Treatments currently available for Dravet Syndrome focus on controlling or minimising seizures in order to reduce their impact on development and injuries. Anti-epileptic drugs are used, but these are not always effective. Types of medication might include:
- Sodium valproate: Also known as Epilim, this is an anticonvulsant used in the treatment of epilepsy. The intravenous formulations (i.e. directly into a vein) are used in emergency scenarios.
- Clobazam: A benzodiazepine drug approved for use with other treatments, for patients with epilepsy who have not responded to or who are resistant to first-line drugs.
- Stiripentol: Is added to sodium valproate and clobazam for treating people with Dravet Syndrome whose seizures are not adequately controlled with valproate and clobazam alone. In addition, it may be used to treat refractory childhood epilepsy in conjunction with carbamazepine. Stiripentol is currently only licenced for use in Dravet Syndrome.
- Topiramate: An anticonvulsant drug used to treat epilepsy in children and adults.
- Levetiracetam: An anticonvulsant medication used to treat epilepsy; it has been approved for treatment as a single medication in the case of partial seizures, or as an add on medication for partial, myoclonic and tonic clonic seizures.
- Bromides: This is one of the older antiepileptic medications. It is not prescribed much in the UK but is often the first-line medication for Dravet Syndrome in Germany and Japan. It is used by some UK Dravet Syndrome specialists.
Medications that should NOT be used with Dravet Syndrome
Medications which can increase or prolong seizures in some individuals with Dravet Syndrome include:
Carbamazepine, lamotrigine, and phenytoin (although phenytoin can increase seizures if used as a daily maintenance medication, it can be useful when used intravenously as an emergency treatment).

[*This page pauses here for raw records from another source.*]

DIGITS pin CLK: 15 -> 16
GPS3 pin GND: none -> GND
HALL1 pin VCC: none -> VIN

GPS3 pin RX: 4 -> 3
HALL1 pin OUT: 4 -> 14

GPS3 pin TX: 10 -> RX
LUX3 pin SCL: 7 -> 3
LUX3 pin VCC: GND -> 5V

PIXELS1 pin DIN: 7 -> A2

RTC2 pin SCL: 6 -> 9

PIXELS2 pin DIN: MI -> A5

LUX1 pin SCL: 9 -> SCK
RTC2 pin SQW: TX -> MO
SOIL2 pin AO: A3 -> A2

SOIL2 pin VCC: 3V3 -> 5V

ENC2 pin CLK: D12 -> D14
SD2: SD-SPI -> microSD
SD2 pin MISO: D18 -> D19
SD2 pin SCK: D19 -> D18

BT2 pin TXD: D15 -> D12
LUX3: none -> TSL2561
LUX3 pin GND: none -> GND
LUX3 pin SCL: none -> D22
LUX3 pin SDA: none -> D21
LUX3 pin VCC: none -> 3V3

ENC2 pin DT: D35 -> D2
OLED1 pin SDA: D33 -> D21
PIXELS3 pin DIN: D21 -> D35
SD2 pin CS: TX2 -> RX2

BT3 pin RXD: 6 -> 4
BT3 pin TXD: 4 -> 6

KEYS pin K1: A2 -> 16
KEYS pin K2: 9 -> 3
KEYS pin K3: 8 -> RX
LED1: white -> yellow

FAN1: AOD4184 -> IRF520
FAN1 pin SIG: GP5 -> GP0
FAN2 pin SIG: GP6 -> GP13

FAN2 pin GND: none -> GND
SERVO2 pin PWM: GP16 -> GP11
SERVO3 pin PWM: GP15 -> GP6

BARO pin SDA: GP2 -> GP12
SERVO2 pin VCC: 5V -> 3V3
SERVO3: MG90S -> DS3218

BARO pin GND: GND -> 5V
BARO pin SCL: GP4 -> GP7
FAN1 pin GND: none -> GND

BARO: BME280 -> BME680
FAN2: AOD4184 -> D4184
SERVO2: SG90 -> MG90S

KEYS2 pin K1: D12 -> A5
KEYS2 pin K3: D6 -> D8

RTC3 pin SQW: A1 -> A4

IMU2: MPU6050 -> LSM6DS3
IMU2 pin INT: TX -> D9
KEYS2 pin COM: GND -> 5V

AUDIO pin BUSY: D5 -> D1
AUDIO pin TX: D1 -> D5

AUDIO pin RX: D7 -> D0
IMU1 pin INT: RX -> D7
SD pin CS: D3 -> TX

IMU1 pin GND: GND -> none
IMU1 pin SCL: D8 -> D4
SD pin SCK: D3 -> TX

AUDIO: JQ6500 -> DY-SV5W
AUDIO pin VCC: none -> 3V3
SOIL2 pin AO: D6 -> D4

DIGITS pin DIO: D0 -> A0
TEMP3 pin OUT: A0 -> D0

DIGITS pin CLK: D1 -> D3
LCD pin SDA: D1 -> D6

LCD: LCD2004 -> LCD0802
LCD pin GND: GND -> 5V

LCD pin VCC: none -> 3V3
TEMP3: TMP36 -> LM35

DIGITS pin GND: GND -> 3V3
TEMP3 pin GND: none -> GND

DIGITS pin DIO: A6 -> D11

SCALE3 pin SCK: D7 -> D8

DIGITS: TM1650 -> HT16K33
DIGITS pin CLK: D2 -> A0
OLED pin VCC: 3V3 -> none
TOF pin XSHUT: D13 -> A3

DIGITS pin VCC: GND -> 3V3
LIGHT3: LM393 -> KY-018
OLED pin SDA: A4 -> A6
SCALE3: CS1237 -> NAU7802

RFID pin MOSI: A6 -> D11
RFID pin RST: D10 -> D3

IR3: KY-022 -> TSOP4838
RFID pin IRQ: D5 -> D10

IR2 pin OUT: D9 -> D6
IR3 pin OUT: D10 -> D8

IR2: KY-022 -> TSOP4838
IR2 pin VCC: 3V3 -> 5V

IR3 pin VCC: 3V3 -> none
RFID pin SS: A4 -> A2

Prescription of Generic versus Branded Medications
Generic names are the names given to the main ingredient of the medication (for example Sodium Valproate); branded names are those given by the drug company making the medication (for example Epilim) and refer to specific formulations made by a particular company. The important thing to remember is that you stick with the brand that was initially prescribed, assuming it is working for your child. So, for example, if you have always been prescribed Epilim it is best to stick with that rather than a different form of Sodium Valproate as there is a chance that a different version of your child’s epilepsy medicine would have a different effect.
The National Institute for Health and Care Excellence (NICE) recommends that people with epilepsy continue to get the same version of their epilepsy medicine wherever possible. If the person who prescribes your epilepsy medicine wants to change your child’s version, they should discuss this with you first.
New Treatment Options
Researchers are also investigating new treatment options for Dravet Syndrome. With several potential new medicines currently undergoing clinical trials, we anticipate exciting times ahead for the future treatment of Dravet Syndrome.